Even more than this, the philosophical impurity of a constitutional monarchy – transition by inheritance in a country attached to democracy – makes a mockery of absolutist ideologies. No one can claim that our system owes its legitimacy and functionality to some perfect, hyper-rational scheme of government dreamed up by revolutionaries.

It has no singular founding principle or text, which neatly divides up human society into classes or races or genders.

It is not pure and artificial, but organic and mysterious, like an old root structure. It is hard for zealots to co-opt. This is of course by no means the only way to subject would-be tyrants to limitations. But it is our way.

Of course, none of these advantages could have been sustained if it weren’t for the late Queen’s sense of duty and shrewd judgment. She was able to understand how and when the monarchy needed to change.

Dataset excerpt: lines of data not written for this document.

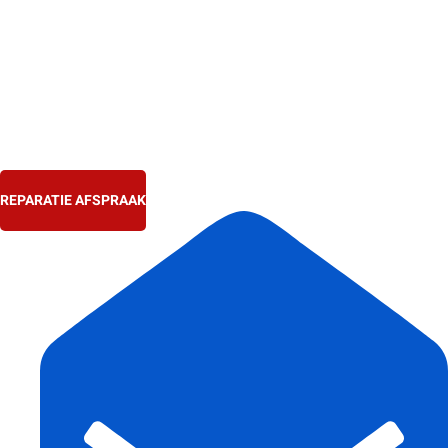
Ga
naar
de
inhoud
REPARATIE AFSPRAAK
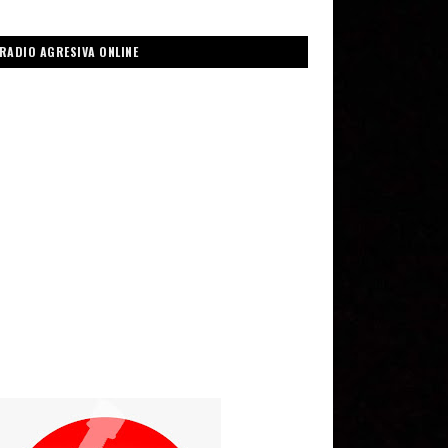
RADIO AGRESIVA ONLINE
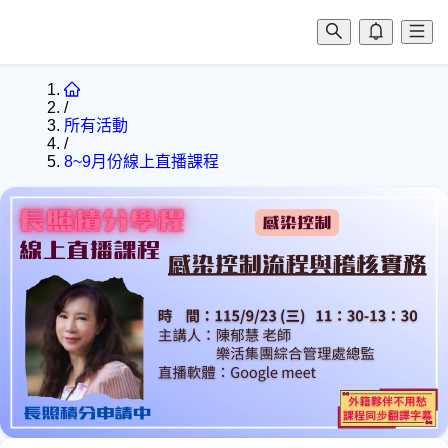
/
所有活動
/
8~9月份線上直播課程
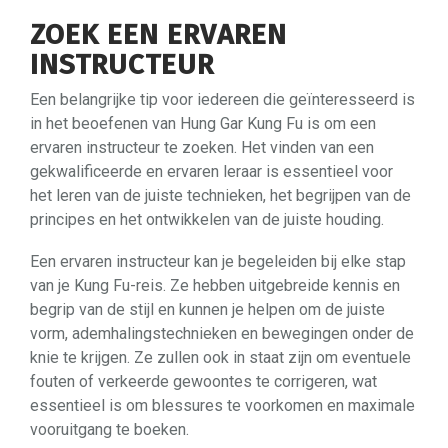
ZOEK EEN ERVAREN
INSTRUCTEUR
Een belangrijke tip voor iedereen die geïnteresseerd is
in het beoefenen van Hung Gar Kung Fu is om een
ervaren instructeur te zoeken. Het vinden van een
gekwalificeerde en ervaren leraar is essentieel voor
het leren van de juiste technieken, het begrijpen van de
principes en het ontwikkelen van de juiste houding.
Een ervaren instructeur kan je begeleiden bij elke stap
van je Kung Fu-reis. Ze hebben uitgebreide kennis en
begrip van de stijl en kunnen je helpen om de juiste
vorm, ademhalingstechnieken en bewegingen onder de
knie te krijgen. Ze zullen ook in staat zijn om eventuele
fouten of verkeerde gewoontes te corrigeren, wat
essentieel is om blessures te voorkomen en maximale
vooruitgang te boeken.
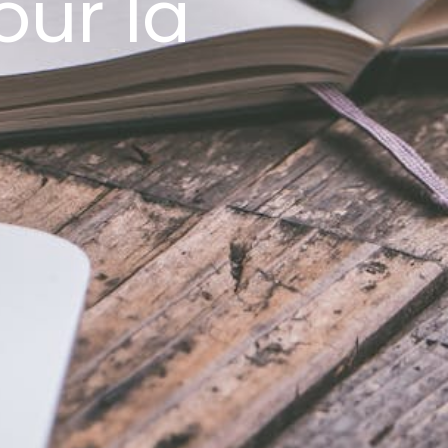
our la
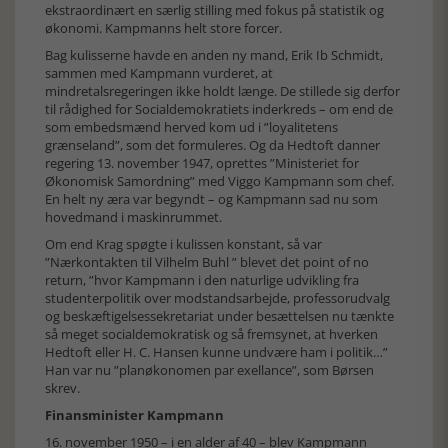
ekstraordinært en særlig stilling med fokus på statistik og
økonomi. Kampmanns helt store forcer.
Bag kulisserne havde en anden ny mand, Erik Ib Schmidt,
sammen med Kampmann vurderet, at
mindretalsregeringen ikke holdt længe. De stillede sig derfor
til rådighed for Socialdemokratiets inderkreds – om end de
som embedsmænd herved kom ud i ”loyalitetens
grænseland”, som det formuleres. Og da Hedtoft danner
regering 13. november 1947, oprettes ”Ministeriet for
Økonomisk Samordning” med Viggo Kampmann som chef.
En helt ny æra var begyndt – og Kampmann sad nu som
hovedmand i maskinrummet.
Om end Krag spøgte i kulissen konstant, så var
”Nærkontakten til Vilhelm Buhl ” blevet det point of no
return, ”hvor Kampmann i den naturlige udvikling fra
studenterpolitik over modstandsarbejde, professorudvalg
og beskæftigelsessekretariat under besættelsen nu tænkte
så meget socialdemokratisk og så fremsynet, at hverken
Hedtoft eller H. C. Hansen kunne undvære ham i politik…”
Han var nu ”planøkonomen par exellance”, som Børsen
skrev.
Finansminister Kampmann
16. november 1950 – i en alder af 40 – blev Kampmann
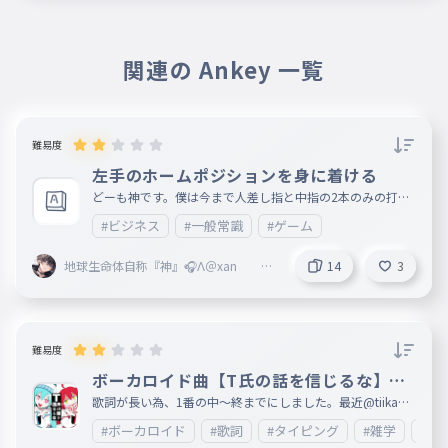
開催中🎉
＞関係ないタグつけてもつけないく
てもよくない？

関連の Ankey 一覧
　よくないんです。

難易度
　タグは関係ないものをつけられる
左手のホームポジションを身に着ける
と、タグ検索のときに関連のないタ
どーも神です。僕は今まで人差し指と中指の2本のみの打法
イピングがでてきて、困るんです。
だったのでそろそろちゃんとしようかなと思いました。
#ビジネス
#一般常識
#ゲーム
地球生命体自称『神』🎧Λ＠xan @
14
3
Vertex本部 @fastest 副リーダー
難易度
ボーカロイド曲【T氏の話を信じるな】歌
詞1番(中〜終)
歌詞が長い為、1番の中〜終までにしました。最近@tiikawa
_loveが歌うようになってきたので、 あとカラオケ🎤もこれ
#ボーカロイド
#歌詞
#タイピング
#雑学
#エ
歌ったことあるのでこれにしました。歌詞が長いので、文字
が間違えてしまっているところが複数あると思います。ご了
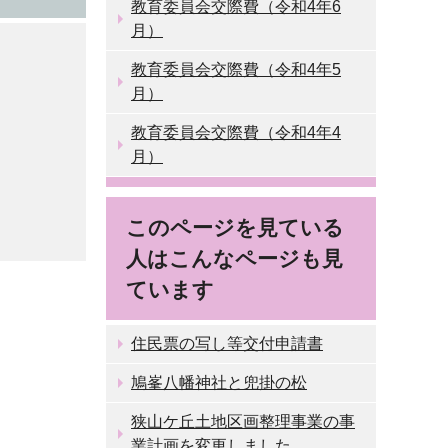
教育委員会交際費（令和4年6
月）
教育委員会交際費（令和4年5
月）
教育委員会交際費（令和4年4
月）
このページを見ている
人はこんなページも見
ています
住民票の写し等交付申請書
鳩峯八幡神社と兜掛の松
狭山ケ丘土地区画整理事業の事
業計画を変更しました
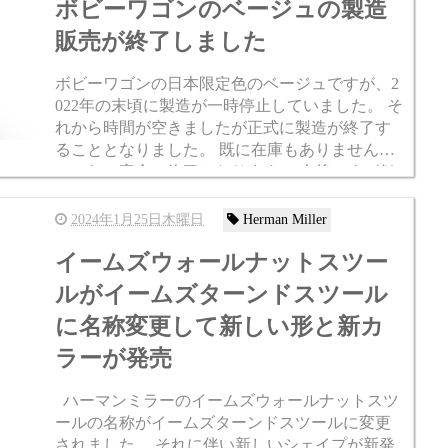
ボビーワゴンのベージュの製造
販売が終了しました
ボビーワゴンの日本限定色のベージュですが、2
022年の末頃に製造が一時停止していました。 そ
れから時間が空きましたが正式に製造が終了す
ることとなりました。 既に在庫もありませんの
でこれで完全に終了となります。 今後ですが似
たカラーはラインナップにありますのでそちら
でお考え下さい。...
2024年1月25日木曜日
Herman Miller
イームズウォールナットスツー
ルがイームズターンドスツール
に名称変更して新しい形と新カ
ラーが発売
ハーマンミラーのイームズウォールナットスツ
ールの名称がイームズターンドスツールに変更
されました。 それに伴い新しいシェイプが新発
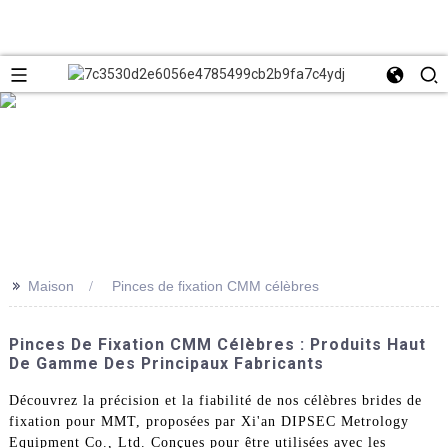
>>
Maison
Pinces de fixation CMM célèbres
Pinces De Fixation CMM Célèbres : Produits Haut
De Gamme Des Principaux Fabricants
Découvrez la précision et la fiabilité de nos célèbres brides de
fixation pour MMT, proposées par Xi'an DIPSEC Metrology
Equipment Co., Ltd. Conçues pour être utilisées avec les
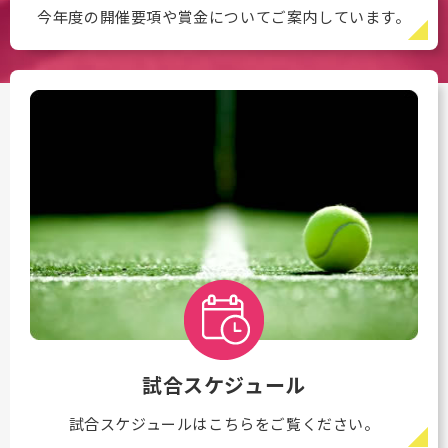
今年度の開催要項や賞金についてご案内しています。
試合スケジュール
試合スケジュールはこちらをご覧ください。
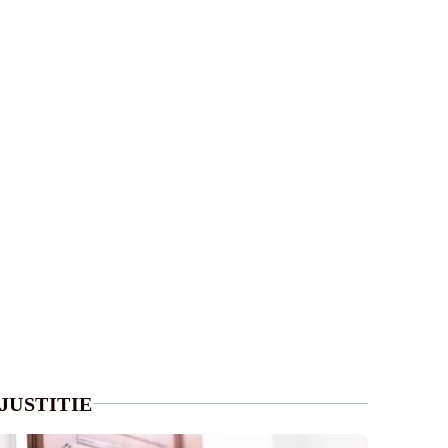
JUSTITIE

It could not forever look down upon “the mass”, shut out cameras or turn its back on emotional outpourings. Nor could it survive by embracing the gloss of celebrity or the zealotry of moral campaigners. In magazines and fashion pages, observers often like to celebrate the “glamour” of the modern monarchy. But glamour is the wrong word. Glamour is the enchantment wielded by the Medusa or the fetish, which diminishes others to the level of mere ordinariness.

What Queen Elizabeth II had was dignity. She was respected not because she was an intellectual, a saint or a great charmer. She did not strive for raw power or try to prick our consciences or present herself as morally superior.

She was simply a person of commitment who performed the arduous role allotted to her, no matter the personal cost. Because she did so, she has passed down to us a treasured institution, giving us all of the advantages and splendour that a constitutional monarchy can bestow upon its people.

However “irrational” it may appear to those poor souls who find it alien or uncomfortable, it is an inheritance to be proud of and one worth preserving.